The first CDOs were sound. They were also profitable, which led to others copying the CDO model on a massive scale. Then the competition for loans to build them on got very fierce. This caused the financial sector to burn through all the good borrowers very quickly. Then they began bottom feeding, having deluded themselves that their derivatives had eliminated risk. When you get greedy and want to keep making big bucks, you tell yourself that making loans to bad risks is okay.
As I said, the first CDOs were sound, and so the inventors went to the regulators and "proved" they had virtually eliminated risk, and thus they were allowed to exceed the leverage to which regulations had previously constrained them.
But just to be extra special safe, they bought "insurance" against their CDOs. And they bought that insurance in the form of credit default swaps (CDS) from AIG.
Since the risk really was such that the Universe would blow up before these first CDOs would default, AIG looked at those CDS premiums as free money.
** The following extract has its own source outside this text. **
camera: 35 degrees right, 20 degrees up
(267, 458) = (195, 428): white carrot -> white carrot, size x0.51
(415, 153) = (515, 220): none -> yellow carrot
They were more than happy to take this new revenue stream from the broker-dealers. And because they felt there was no chance the CDOs would ever blow up, they did not set aside any money for that eventuality.
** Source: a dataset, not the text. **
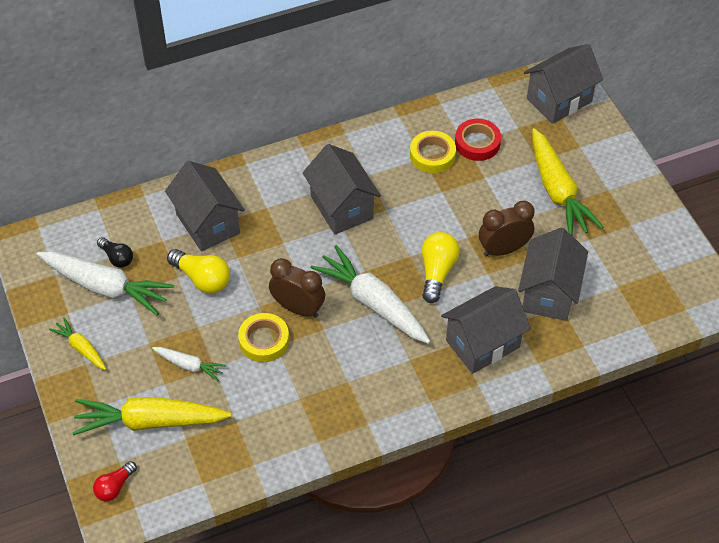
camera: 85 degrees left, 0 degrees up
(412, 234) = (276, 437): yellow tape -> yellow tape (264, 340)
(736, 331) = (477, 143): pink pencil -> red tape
And that was all good, at first.
But once greed set in, and the good borrowers were all used up, and competition became fierce to find borrowers to take investor cash in the form of loans (mortgages), the quality of those loans began plummeting. Thus the CDOs built on them began to be stuffed with toxicity.
AIG was not paying attention. They kept insuring all these CDOs in the mistaken belief they were as sound as the originals. And so they continued to fail to set aside any capital cushions against all these CDS they were selling.
Finally, in late 2005, two subordinates at AIG FP were able to get their boss's eyes open to what was really going on. Once he realized the CDOs they were insuring were chock full of toxic loans, AIG announced they were no longer going to insure any more CDOs going forward. AIG believed they had caught on before it was too late.
They were wrong. Fatally wrong.
So did this finally get Wall Street to stop building these CDOs?
Nope.
By this point, they had drunk their own Kool-Aid and began selling CDS to each other! Those who had caught on began building fraudulent CDS and synthetic CDOs to pass the risk to unwitting investors. These are the assholes who should be hung from lampposts.
Instead, they have been fined lunch money. Their fines have been smaller than the profits they made from their fraud.